Copy each line of the records that holds the string "gerarchia".

####

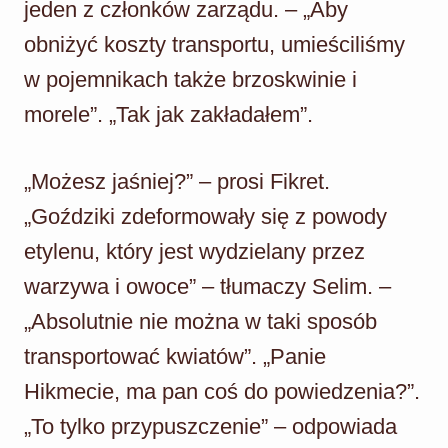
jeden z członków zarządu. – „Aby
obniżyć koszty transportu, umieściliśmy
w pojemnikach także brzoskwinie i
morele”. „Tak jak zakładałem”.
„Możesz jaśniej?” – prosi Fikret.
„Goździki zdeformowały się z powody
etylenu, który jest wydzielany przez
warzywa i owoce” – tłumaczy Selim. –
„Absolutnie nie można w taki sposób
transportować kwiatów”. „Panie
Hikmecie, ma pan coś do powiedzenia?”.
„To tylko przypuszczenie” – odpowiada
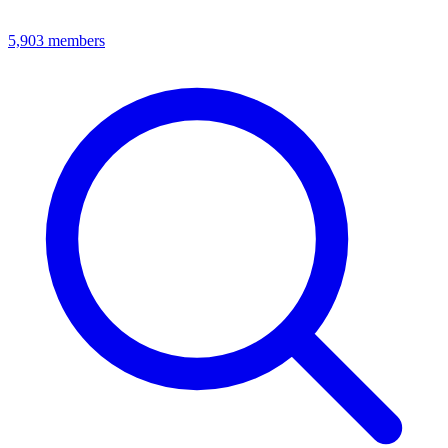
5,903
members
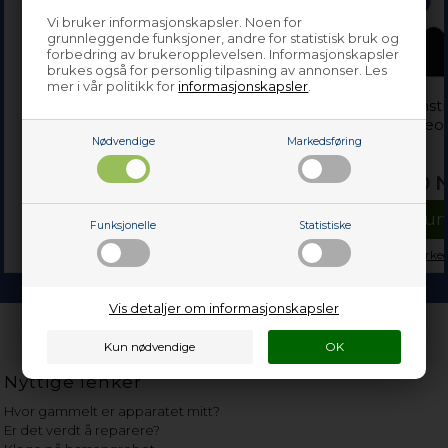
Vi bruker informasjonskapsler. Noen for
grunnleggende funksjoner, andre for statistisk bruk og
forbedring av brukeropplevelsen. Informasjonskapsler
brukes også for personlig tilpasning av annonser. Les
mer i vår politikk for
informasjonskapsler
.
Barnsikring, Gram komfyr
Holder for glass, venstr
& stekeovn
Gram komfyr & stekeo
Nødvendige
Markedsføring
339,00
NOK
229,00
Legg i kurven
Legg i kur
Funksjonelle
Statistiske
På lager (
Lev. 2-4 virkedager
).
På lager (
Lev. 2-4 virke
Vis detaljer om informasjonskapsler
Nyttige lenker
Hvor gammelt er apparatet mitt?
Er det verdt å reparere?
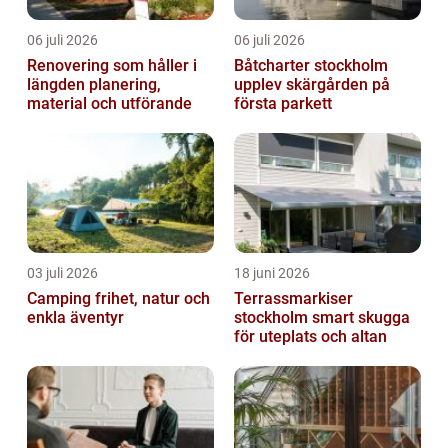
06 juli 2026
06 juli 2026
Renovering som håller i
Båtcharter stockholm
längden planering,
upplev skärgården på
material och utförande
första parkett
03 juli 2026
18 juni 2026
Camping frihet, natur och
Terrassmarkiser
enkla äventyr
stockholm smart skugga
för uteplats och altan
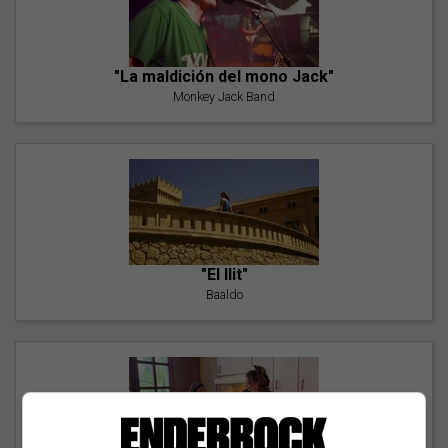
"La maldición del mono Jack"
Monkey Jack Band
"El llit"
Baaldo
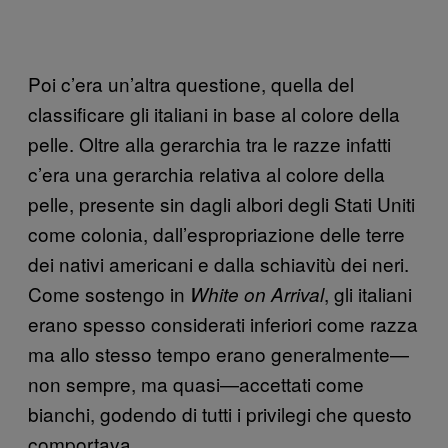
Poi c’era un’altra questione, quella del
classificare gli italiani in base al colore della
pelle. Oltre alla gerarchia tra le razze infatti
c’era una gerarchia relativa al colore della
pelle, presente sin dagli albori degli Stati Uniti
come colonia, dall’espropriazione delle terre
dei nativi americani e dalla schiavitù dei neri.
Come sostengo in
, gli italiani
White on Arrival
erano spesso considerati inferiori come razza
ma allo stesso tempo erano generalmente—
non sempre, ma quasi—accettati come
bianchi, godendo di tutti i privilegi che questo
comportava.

####

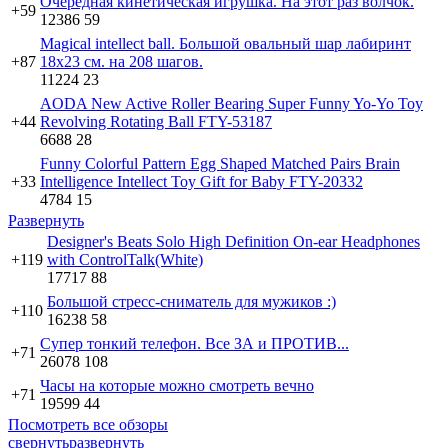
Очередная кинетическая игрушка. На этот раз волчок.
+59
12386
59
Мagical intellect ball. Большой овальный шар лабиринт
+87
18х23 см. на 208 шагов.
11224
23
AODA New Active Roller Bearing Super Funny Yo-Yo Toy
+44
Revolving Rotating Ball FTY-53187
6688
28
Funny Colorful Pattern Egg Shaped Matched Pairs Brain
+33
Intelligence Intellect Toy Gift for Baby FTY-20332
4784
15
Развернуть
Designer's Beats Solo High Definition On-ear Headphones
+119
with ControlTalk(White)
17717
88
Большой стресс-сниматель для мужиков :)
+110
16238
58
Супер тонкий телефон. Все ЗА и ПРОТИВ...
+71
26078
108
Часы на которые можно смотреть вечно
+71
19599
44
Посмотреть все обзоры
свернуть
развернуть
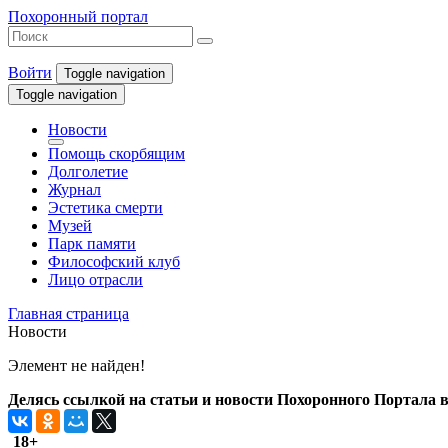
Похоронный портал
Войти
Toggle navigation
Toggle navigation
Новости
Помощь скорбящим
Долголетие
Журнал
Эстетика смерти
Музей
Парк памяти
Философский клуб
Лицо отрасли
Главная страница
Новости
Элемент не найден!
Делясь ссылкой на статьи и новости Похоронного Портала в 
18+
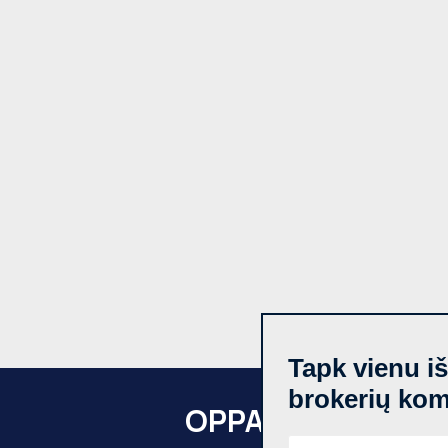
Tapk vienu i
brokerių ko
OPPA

####

> **SOLUTION**:
pelle. Oltre alla gerarchia tra le razze infatti
c’era una gerarchia relativa al colore della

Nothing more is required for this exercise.